Review a representative sample of the data from which your table is to be created. This helps you determine the datatypes best suited to your columns. Where possible, place data into columns with the smallest representation that can fit the cardinality involved.

Look for these areas of potential optimization:

  • Can you apply fixed encoding to TIMESTAMP fields?
  • Can you apply fixed sizes to FIXED ENCODING DICT fields?
  • What kind of INTEGER is appropriate for the values involved?
  • Is DOUBLE required, or is FLOAT enough to store expected values?
  • Is ENCODING NONE set for high-cardinality TEXT fields?
  • Can the data be converted from its current form to a more denormalized form?

Using the smallest possible encoding speeds up all aspects of MapD, from initial load to query execution.

Loading Data

  • Loading large flat files of 100M or more is the most efficient way to import data to MapD.
  • Consider increasing the block sizes of StreamInserter or SQLImporter to reduce the overhead of records loaded or streamed.
  • If you use a particular column on a regular basis to restrict the queries to a table, load the table sorted on the data in that column. For example, if most queries have a DATE dimension, then load data in date order for best performance.

Preloading Data

On startup, you can load data from a standard list of queries. You can customize the queries for each analyst and load into memory the data they commonly use first.

Creating the Query List

Create a file with a code block for each user. The keyword USER must be uppercase. Provide the user name and database name, followed by a series of SQL query statements enclosed in curly braces.

USER user_name db_name {
query_a1;
query_a2;
...
query_aN;
}

Add code blocks for all users who benefit from pre-loaded data.

...
USER user_name_2 db_name_2 {
query_b1;
query_b2;
...
query_bN;
}

Example

This code preloads queries to the flights database for the user Ziegfried in a database named mapd:

USER Ziegfried mapd {
select count (*) from flights_2008_10k;
select * from flights_2008_10k limit 10;
select flight_year, flight_month, flight_dayofmonth, flight_dayofweek, deptime, crsdeptime from flights_2008_10k limit 10;
select plane_model, plane_status, plane_aircraft_type, plane_engine_type, plane_year, origin_name, origin_city, origin_state, origin_country,
origin_lat, origin_lon, dest_name from flights_2008_10k limit 10;
}

Loading Data Using the Query List

These are the steps to load the default queries on startup:

  1. Create your query list file and store it on your MapD server.
  2. If necessary, stop your MapD server.
  3. Restart your server with the following option:

    start_mapd_server --db-query-list <path-to-db-query-file>

On startup, your queries are loaded automatically, speeding up query results you defined for your users.

Parallel GPUs

Parsing, optimization, and parts of rendering can overlap between queries, but most of the execution occurs single file.

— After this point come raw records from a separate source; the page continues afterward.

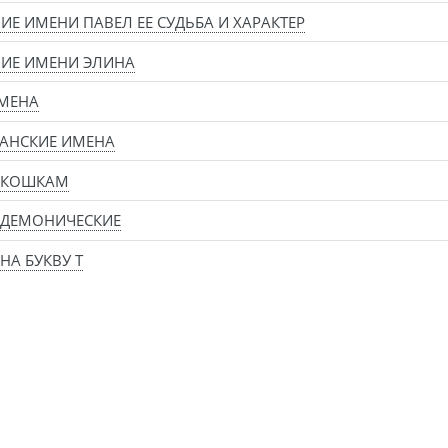
ИЕ ИМЕНИ ПАВЕЛ ЕЕ СУДЬБА И ХАРАКТЕР
ИЕ ИМЕНИ ЭЛИНА
МЕНА
АНСКИЕ ИМЕНА
 КОШКАМ
 ДЕМОНИЧЕСКИЕ
НА БУКВУ Т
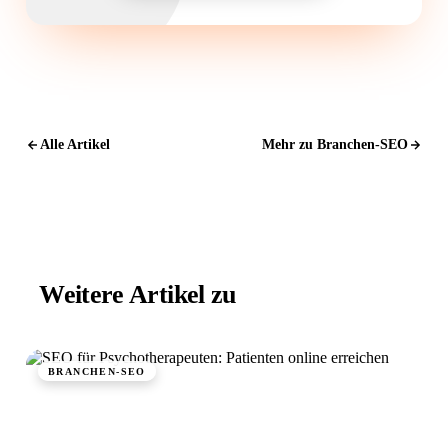
Alle Artikel
Mehr zu Branchen-SEO
Weitere Artikel zu
Branchen-SEO.
BRANCHEN-SEO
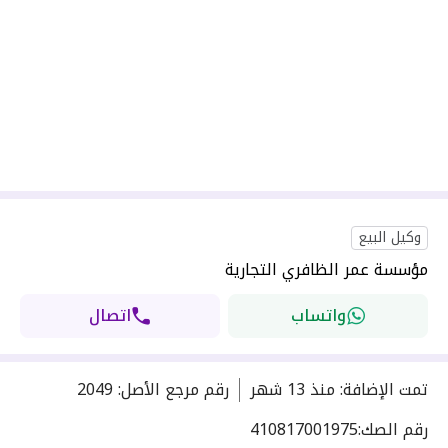
وكيل البيع
مؤسسة عمر الظافري التجارية
واتساب
اتصال
تمت الإضافة
:
منذ
13 شهر
رقم مرجع الأصل
:
2049
رقم الصك:
410817001975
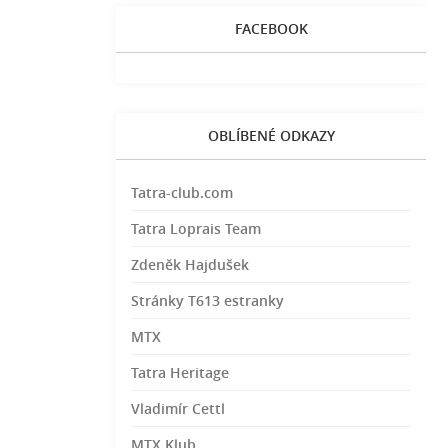
FACEBOOK
OBLÍBENÉ ODKAZY
Tatra-club.com
Tatra Loprais Team
Zdeněk Hajdušek
Stránky T613 estranky
MTX
Tatra Heritage
Vladimír Cettl
MTX Klub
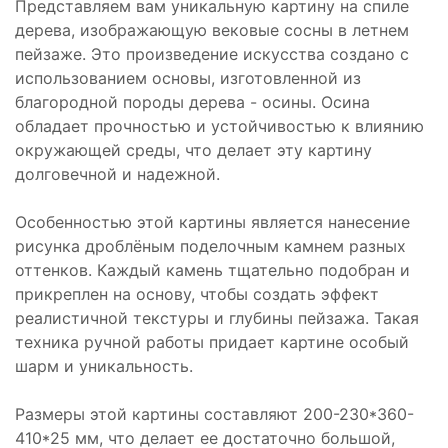
Представляем вам уникальную картину на спиле
дерева, изображающую вековые сосны в летнем
пейзаже. Это произведение искусства создано с
использованием основы, изготовленной из
благородной породы дерева - осины. Осина
обладает прочностью и устойчивостью к влиянию
окружающей среды, что делает эту картину
долговечной и надежной.
Особенностью этой картины является нанесение
рисунка дроблёным поделочным камнем разных
оттенков. Каждый камень тщательно подобран и
прикреплен на основу, чтобы создать эффект
реалистичной текстуры и глубины пейзажа. Такая
техника ручной работы придает картине особый
шарм и уникальность.
Размеры этой картины составляют 200-230*360-
410*25 мм, что делает ее достаточно большой,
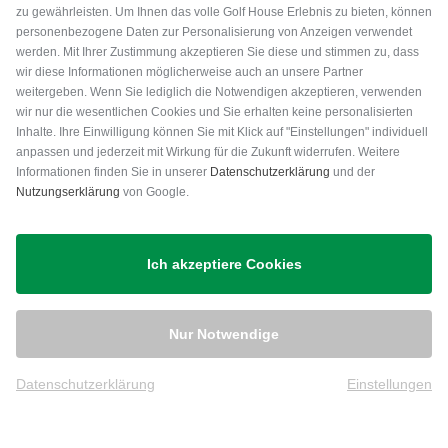
zu gewährleisten. Um Ihnen das volle Golf House Erlebnis zu bieten, können
personenbezogene Daten zur Personalisierung von Anzeigen verwendet
werden. Mit Ihrer Zustimmung akzeptieren Sie diese und stimmen zu, dass
wir diese Informationen möglicherweise auch an unsere Partner
weitergeben. Wenn Sie lediglich die Notwendigen akzeptieren, verwenden
wir nur die wesentlichen Cookies und Sie erhalten keine personalisierten
Inhalte. Ihre Einwilligung können Sie mit Klick auf "Einstellungen" individuell
anpassen und jederzeit mit Wirkung für die Zukunft widerrufen. Weitere
Versand
Informationen finden Sie in unserer
Datenschutzerklärung
und der
Nutzungserklärung
von Google.
Ich akzeptiere Cookies
Nur Notwendige
Datenschutzerklärung
Einstellungen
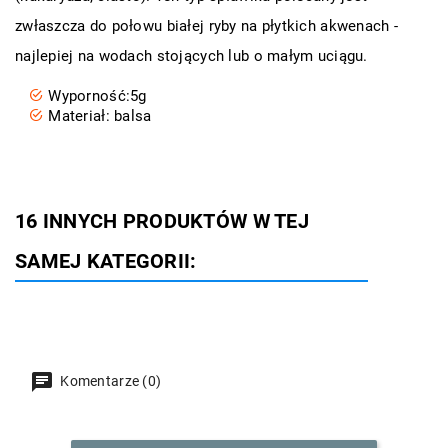
zwłaszcza do połowu białej ryby na płytkich akwenach -
najlepiej na wodach stojących lub o małym uciągu.
Wyporność:5g
Materiał: balsa
16 INNYCH PRODUKTÓW W TEJ
SAMEJ KATEGORII:
Komentarze (0)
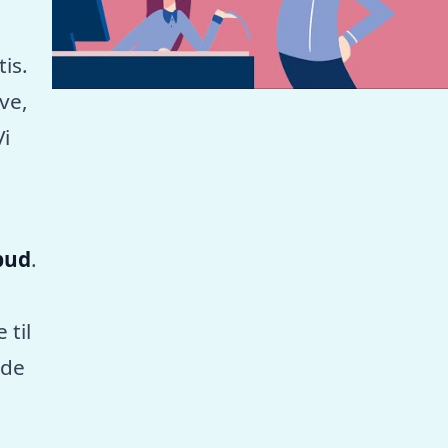
tis.
ve,
Vi
lbud
.
 til
nde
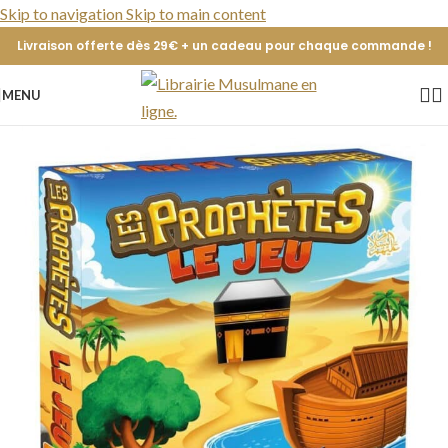
Skip to navigation
Skip to main content
Livraison offerte dès 29€ + un cadeau pour chaque commande !
MENU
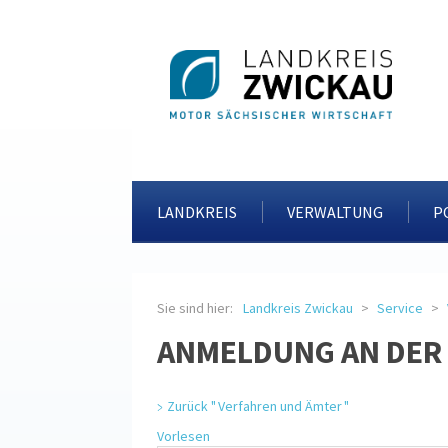
LANDKREIS
VERWALTUNG
P
Sie sind hier:
Landkreis Zwickau
Service
ANMELDUNG AN DER
Zurück " Verfahren und Ämter "
Vorlesen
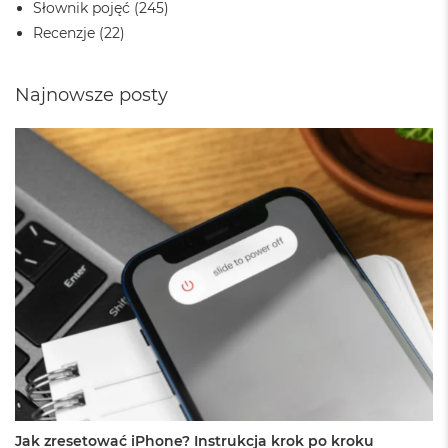
Słownik pojęć
(245)
B
Recenzje
(22)
M
a
c
Najnowsze posty
B
o
o
k
N
e
o
5
1
2
G
B
M
a
c
B
o
o
Jak zresetować iPhone? Instrukcja krok po kroku
k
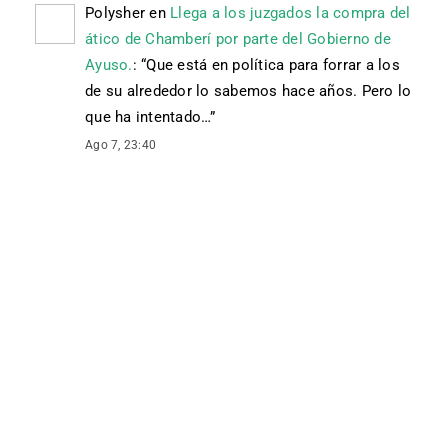
Polysher
en
Llega a los juzgados la compra del
ático de Chamberí por parte del Gobierno de
Ayuso.
: “
Que está en política para forrar a los
de su alrededor lo sabemos hace años. Pero lo
que ha intentado…
”
Ago 7, 23:40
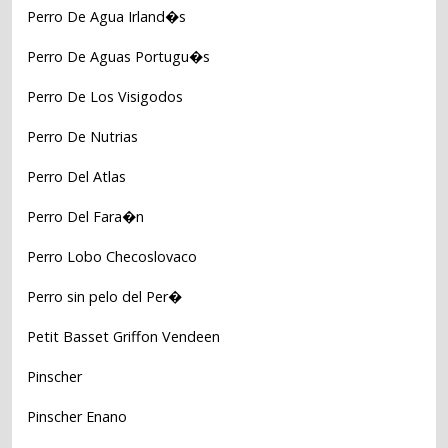
Perro De Agua Irland�s
Perro De Aguas Portugu�s
Perro De Los Visigodos
Perro De Nutrias
Perro Del Atlas
Perro Del Fara�n
Perro Lobo Checoslovaco
Perro sin pelo del Per�
Petit Basset Griffon Vendeen
Pinscher
Pinscher Enano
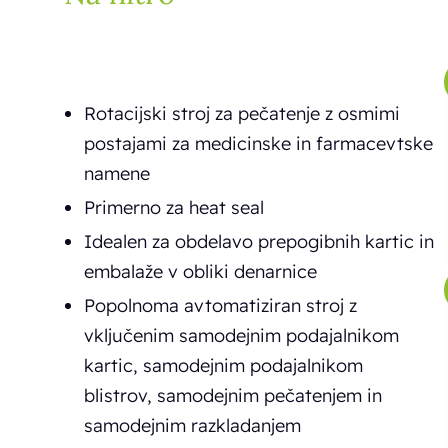
Rotacijski stroj za pečatenje z osmimi
postajami za medicinske in farmacevtske
namene
Primerno za heat seal
Idealen za obdelavo prepogibnih kartic in
embalaže v obliki denarnice
Popolnoma avtomatiziran stroj z
vključenim samodejnim podajalnikom
kartic, samodejnim podajalnikom
blistrov, samodejnim pečatenjem in
samodejnim razkladanjem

In general, you get the most throughput on the GPU by letting a query have all the resources. Contention is not a concern for buffer or cache memory. If queries are done very quickly, you get low latency, even with many simultaneous queries.

For simple queries on relatively small datasets, consider executing queries on subsets of GPUs. Different GPU groups can execute at the same time. This configuration benefits from parallelizing “fixed overheads” on each query between MapD servers on the same node.

You can implement this behavior by running multiple MapD servers on the same node and mapping each to different sets of GPUs with the --start-gpu and --num-gpus flags (see Configuration file).